Netflix has recently entered the arena with their own disruptive service. Netflix’s primary business is as a movie rental alternative whereby movie renters can sign up for a monthly rental service and have DVDs or, more recently, HD-DVD and BlueRay Discs, delivered to them by post. The cost is extremely low and the ease of use and vast selection makes it very easy to choose over traditional rental services.
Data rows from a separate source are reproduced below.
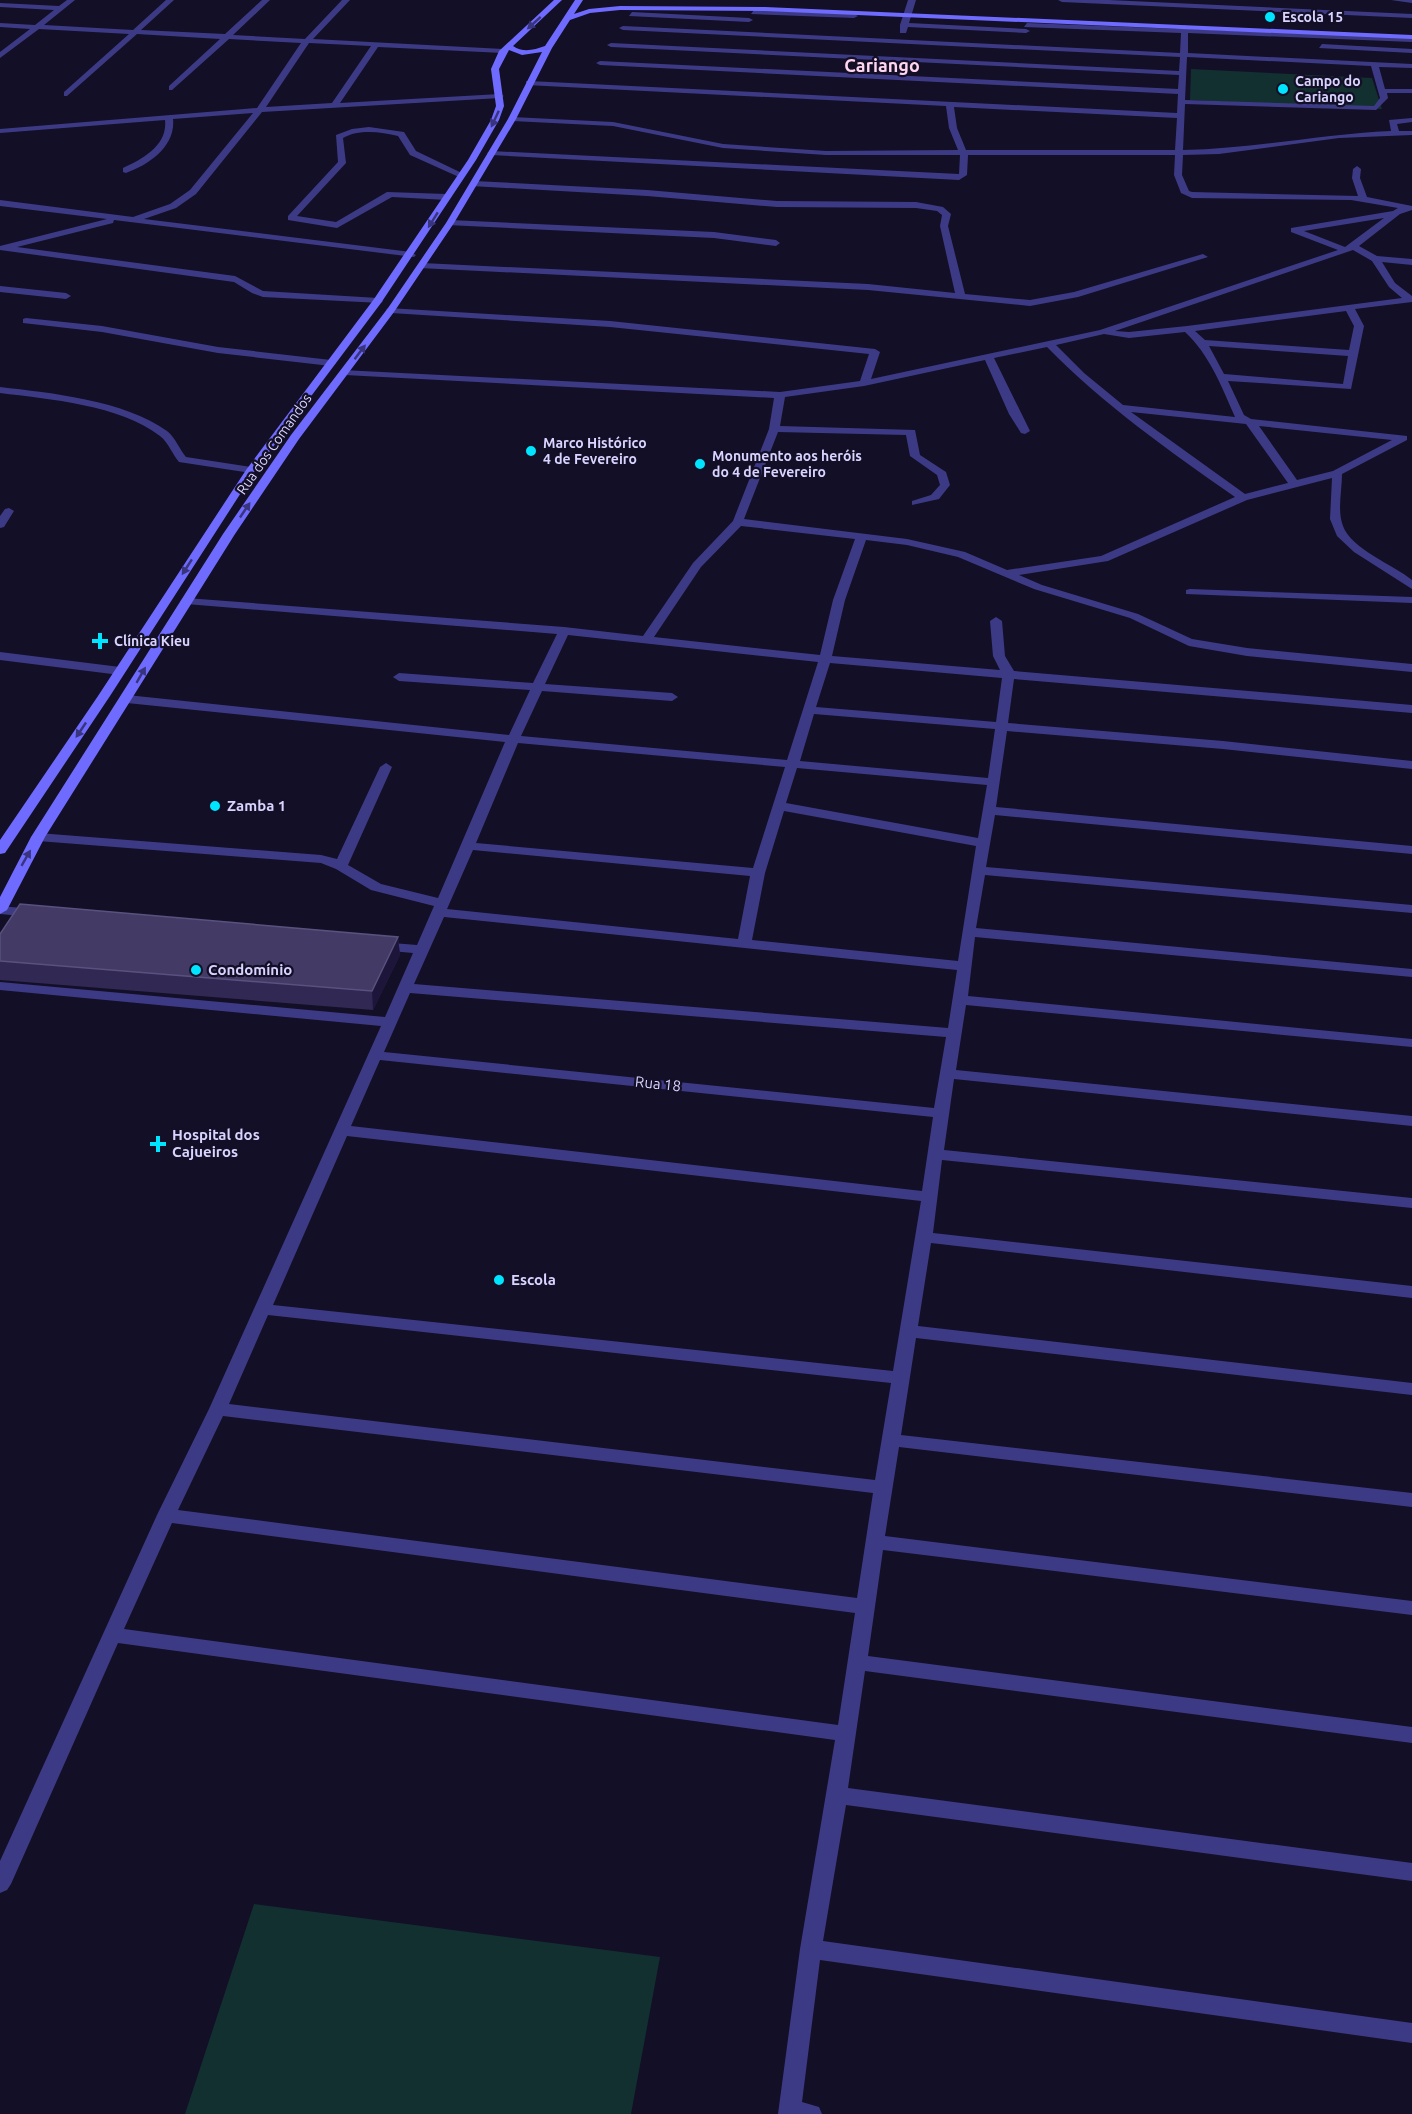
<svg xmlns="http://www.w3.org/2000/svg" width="1412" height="2114" font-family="Ubuntu,sans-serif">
<rect width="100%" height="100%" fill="#130f26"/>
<path fill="#12302f" d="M1191,69l181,9 10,31 -192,-9z
M254,1904l406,53 -29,157h-446z"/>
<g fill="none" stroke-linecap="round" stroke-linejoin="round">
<path fill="#3d3a85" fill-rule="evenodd" d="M67,0h8l-31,25 89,5 33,-30h8l-33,30 84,4 37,-34h8l-37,35 72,4 37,-39h8l-37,39 190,10 4,2 -4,2 -125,-6 -38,56 160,-9 4,2 -4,2 -238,14 -66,82 -20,14 -32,11 267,33 5,3 -2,2 -300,-37 -1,3 -96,24 218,29 28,15 115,7 5,3 -2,2 -118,-6 -11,-4 -18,-11 -234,-32v-4l107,-27 -107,-13v-6l133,17 37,-13 20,-14 63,-77 -80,6c3,27 -24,46 -47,54l-3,-1v-4c20,-9 45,-23 42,-48l-165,13v-4l257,-21 44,-65 -72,-4 -57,51h-3v-4l51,-47 -83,-5 -70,62h-3v-4l65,-58 -90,-5 -39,29v-6l30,-23 -30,-2v-4l35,2 19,-15 -54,-3v-4l59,3zM309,43l62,3 -39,57 -66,4z
M908,0h8l-7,23 117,6 4,2 -4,2 -118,-6 -2,6h-6v-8z
M1058,0h51l303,14v4l-350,-16z
M1391,0h21v3z
M754,10l100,4 4,2 -4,2 -103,-4z
M632,12l117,6 4,2 -4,2 -120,-6z
M1027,23l154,6 4,-4 4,4 223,9v4l-224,-9v20l224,11v4l-33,-1 6,22h27v4h-25l1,5 -12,12 -191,-6 -2,46c70,-1 138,-16 208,-19l-2,-11 23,-2v4l-15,2 2,7h13v4l-73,3 -120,16 -36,1 -1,20 7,16 3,1 166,4 -6,-18 1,-9 4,-3 4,3 -1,9 7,19 45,9v4l-12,4 -41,32 18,10 35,3v6l-30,-3 13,21 17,13v6l-57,7 9,17 -13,63 -123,-8 16,34 7,4 156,17v4l-65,34c0,17 -5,36 1,52 8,23 51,39 69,54v9l-58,-37 -17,-16 -7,-17 2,-41 -85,22 -139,61 -89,14 23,10 96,29 54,25 55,9 165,16v8l-165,-16 -58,-10 -59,-28 -96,-29 -76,-32 -51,-12 -41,-5 -21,60 -13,56 168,14 -7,-14 -3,-35 6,-4 6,4 3,35 9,15 398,34v8l-398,-34 -6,44 215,18 189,20v8l-189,-20 -216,-18 -11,76 416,39v8l-417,-39 -9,52 426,38v8l-427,-38 -9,53 436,41v8l-437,-40 -7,59 444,43v8l-446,-42 -10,65 456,46v10l-458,-47 -10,71 468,48v10l-470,-48 -9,73 479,53v12l-481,-55 -13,83 494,57v12l-496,-57 -15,97 511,58v14l-513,-60 -14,89 527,65v14l-529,-65 -15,106 544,71v16l-547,-72 -17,117 564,75v18l-566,-76 -23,136 589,82v20l-592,-83 -18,142 17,5 3,7h-44l22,-165 35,-209 -717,-97 -107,241 -4,6 -7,3v-32l157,-346 52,-106 172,-383 -381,-36v-8l385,35 28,-64 -33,-3 -7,-4 7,-4 37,3 17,-39 -63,-16 -35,-21 -15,-6 -283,-22 -7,-4 7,-4 283,22 16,4 43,-92 6,-4 6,4 -44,98 33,19 57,14 67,-156 -378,-39 -6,-4 6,-4 382,40 21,-45 -131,-9 -6,-4 6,-4 134,10 24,-49 -371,-30 -6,-3 6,-3 378,29 79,9 50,-73 40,-42 36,-92 5,-31 -429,-23 -3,-1v-4l438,22 80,-11 9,-27 -259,-27 -219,-14 -5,-3 2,-2 222,13 265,28 5,3 -9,27 229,-49 238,-80 -47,-18v-4l102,-17 5,-3 -47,-8 -159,-2 -11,-5 -7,-18 1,-20h-207l-1,20 -8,5 -468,-25 -4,-2 4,-2 468,23 1,-19h-134l-103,-7 -110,-22 -101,-5 -4,-2 4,-2 101,5 110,22 103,7 132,-1 -9,-22 -3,-22 -420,-21v-4h3l648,32 1,-19 -578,-29 -4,-2 4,-2 578,28 1,-14 -568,-28 -4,-2 4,-2 568,28 1,-14 -557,-27 -4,-2 4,-2 557,27 1,-20 -157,-6zM1187,57l184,9 9,32 -6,8 -189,-6zM954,107l223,11 -2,32h-209l-9,-22zM1384,218l-39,29 -41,-16zM1353,250l19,11 17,26 13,11 -215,28 -58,6 -14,-1zM1346,311l8,15 -5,24 -144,-10 -10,-9zM1185,332c24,22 37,55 50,85l-112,-12 -39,-32 -28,-28 48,-11 25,4zM1209,346l139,10 -5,28 -119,-10zM1047,347c57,58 122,104 188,150l-134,59 -94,14 -42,-18 -58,-13 -163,-20 34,-87 128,3 4,21 27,19 3,10 -9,10 -19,6v4l27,-6 11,-14 -4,-13 -26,-17 -5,-25 -135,-4 5,-29 79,-11 121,-26 24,54 12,19 4,1 5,-3 -36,-73zM1131,412l115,12 42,59 -43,11zM1259,426l133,14 -59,31 -36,9zM741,526l114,13 -22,61 -13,55 -166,-18 47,-70zM568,635l250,27 -31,98 -266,-24 21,-45 130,10 6,-4 -6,-4 -127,-9zM830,663l172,15 -6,44 -180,-15zM814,714l181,15 -7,49 -188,-17zM518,743l267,24 -32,101 -277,-25zM797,768l190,17 -9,53 -192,-35zM784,811l192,35 -18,115 -206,-21 13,-67zM473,850l277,26 -12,63 -291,-30zM444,917l513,53 -9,58 -534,-44zM410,993l536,44 -12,71 -550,-56zM380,1060l553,57 -11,74 -571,-65zM347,1136l574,65 -28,170 -620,-66zM268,1315l623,68 -16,97 -646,-76zM223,1416l650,77 -16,105 -679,-88zM172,1523l683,90 -17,112 -714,-96z
M1322,44l90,5v4l-93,-5z
M369,127l35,5 12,19 50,24 -7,2 -49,-22 -12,-19c-17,-4 -39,-7 -55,2l3,25 -49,53 39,6 51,-30 60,2 4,3 -4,3 -55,-3 -55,31 -49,-8v-4l50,-54 -2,-27 16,-6z
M474,181l173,9 130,11 139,1 27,5 8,7 -3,12 17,68 65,6 44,-8 129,-38 5,3 -130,40 -48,9 -162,-16 -449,-22v-4l3,-1 446,21 87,9 -15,-67 2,-11 -5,-4 -21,-3 -139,-1 -130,-11 -176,-10 -1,-2z
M450,220l264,12 62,8 4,3 -4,3 -62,-8 -267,-13 -1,-2z
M0,286l66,7 5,3 -5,3 -66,-7z
M26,318l76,8 116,21 113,13 5,3 -5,3 -113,-13 -116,-21 -79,-9v-4z
M0,387c51,6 124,13 167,44 9,7 12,18 19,26l65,10 5,3 -5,3 -72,-11c-7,-8 -10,-19 -19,-26 -40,-31 -111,-37 -160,-43z
M9,508l5,3 -10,16 -4,1v-12l5,-7z
M1190,589l222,8v6l-226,-9v-4z
M0,652l120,15 6,4 -6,4 -120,-15z
M0,906l33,3 7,4 -7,4 -33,-3z"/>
<path fill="#6f6bff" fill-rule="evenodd" d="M554,0h8l-49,46c10,7 21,4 32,0l30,-46h8l-9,14 15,-5 31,-3 145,1 647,28v4l-647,-28 -145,-1 -30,3 -20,7 -18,28 -36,71 -62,104 -60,89 -95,127 -64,95 -190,303 -38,73 -7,4v-17l31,-60 192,-303 68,-99 97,-127 58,-85 62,-104 34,-67 -20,3 -13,-5 -10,19 5,37 -5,14 -23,40 -95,143 -126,168 -145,225 -105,157 -5,1v-14l98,-144 148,-226 128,-171 94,-139 23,-40 5,-14 -5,-37 8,-18z"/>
</g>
<path fill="#312854" d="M0,934l398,3 2,18 -27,55 -373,-30z"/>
<path fill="#1d163a" d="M398,937l2,18 -27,55 -1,-19z"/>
<path fill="#433a66" stroke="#5a527e" stroke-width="1.5" d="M20,904l378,33 -26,54 -372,-30v-27z"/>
<defs><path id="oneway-solid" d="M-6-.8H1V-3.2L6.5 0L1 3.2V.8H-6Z" transform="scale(1.5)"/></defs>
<g fill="#38347d">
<use href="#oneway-solid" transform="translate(534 23) rotate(138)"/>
<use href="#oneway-solid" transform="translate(495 119) rotate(115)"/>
<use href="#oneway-solid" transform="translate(433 220) rotate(122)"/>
<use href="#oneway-solid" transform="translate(360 352) rotate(-53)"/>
<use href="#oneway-solid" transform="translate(245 510) rotate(-56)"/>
<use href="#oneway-solid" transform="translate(187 567) rotate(123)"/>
<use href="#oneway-solid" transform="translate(141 675) rotate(-60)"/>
<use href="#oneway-solid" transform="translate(81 730) rotate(124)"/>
<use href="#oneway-solid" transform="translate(26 858) rotate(-60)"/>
</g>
<g fill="#00e5ff" stroke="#130f26" stroke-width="2">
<circle cx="1270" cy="17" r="6"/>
<circle cx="1283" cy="89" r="6"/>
<circle cx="531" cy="451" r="6"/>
<circle cx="700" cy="464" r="6"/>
<path d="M97 632h6v6h6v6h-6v6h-6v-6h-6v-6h6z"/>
<circle cx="215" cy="806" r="6"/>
<circle cx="196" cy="970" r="6"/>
<path d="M155 1135h6v6h6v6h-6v6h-6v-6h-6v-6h6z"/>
<circle cx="499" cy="1280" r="6"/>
</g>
<g text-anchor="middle" stroke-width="4.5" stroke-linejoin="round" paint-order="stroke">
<g font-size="14" font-weight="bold" fill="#d9d4ff" stroke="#130f26" text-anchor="start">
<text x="1282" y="22">Escola 15</text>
<text x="1295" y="86">Campo do<tspan x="1295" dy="16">Cariango</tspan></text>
<text x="543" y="448">Marco Histórico<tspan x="543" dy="16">4 de Fevereiro</tspan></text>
<text x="712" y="461">Monumento aos heróis<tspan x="712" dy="16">do 4 de Fevereiro</tspan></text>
<text x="114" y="646">Clínica Kieu</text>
</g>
<g font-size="14" fill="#d9d4ff" stroke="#130f26">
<text transform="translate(274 444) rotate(-55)" y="5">Rua dos Comandos</text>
</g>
<g font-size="15" font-weight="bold" fill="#d9d4ff" stroke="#130f26" text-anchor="start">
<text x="227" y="811">Zamba 1</text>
<text x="208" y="975">Condomínio</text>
<text x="172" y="1140">Hospital dos<tspan x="172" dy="17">Cajueiros</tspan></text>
<text x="511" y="1285">Escola</text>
</g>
<g font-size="15" fill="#d9d4ff" stroke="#130f26">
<text transform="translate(658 1084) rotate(6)" y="5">Rua 18</text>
</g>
<g font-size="18" font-weight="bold" fill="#ffd6f0" stroke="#130f26">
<text x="882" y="72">Cariango</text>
</g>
</g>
</svg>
Over the past few years Netflix has become very popular especially with the serious cinema market.  The new service from Netflix is the ability to view movies over the Internet via a streaming video service.  This service is included with all of the normal movie rental pricing plans making it “free” for their current user base to test and try.  This service, for people with moderate quality Internet connections, provides instant access to a massive, and constantly growing, library of “on demand” movies, documentaries and television programs.  For only a tiny fraction of the normal cost of cable service one can subscribe to Netflix’s unlimited download service and get unlimited, commercial free on-demand content.  The system is new but massively disruptive.

What is truly amazing about these two systems and their competitive counterparts like Amazon Unboxed is that they are not competing with the content of current media but only competing with the content delivery system.  By switching from traditional television and movie rentals to these services one will, under the vast majority of circumstances, save money,  increase easy of use after initial learning curve, remove commercials, remove reliance on “schedules” or “hours of business”, reduce necessary planning, increase selection, increase quality and remove expensive and incompatible devices which are currently popular to “mimick” these types of services such as DVRs.

What we are seeing now is an adaptation allowing people to continue to use the content that they are used to while receiving it through modern methods.  These new distribution systems will, in all likelihood,  prove to be ideal conduits for new types of content that can be delivered just as easily as traditional content.  The end of traditional television is here.  No longer is television just a legacy technology delivering a unique form of commercial entertainment and content that was not yet available through modern means – now it is simply legacy.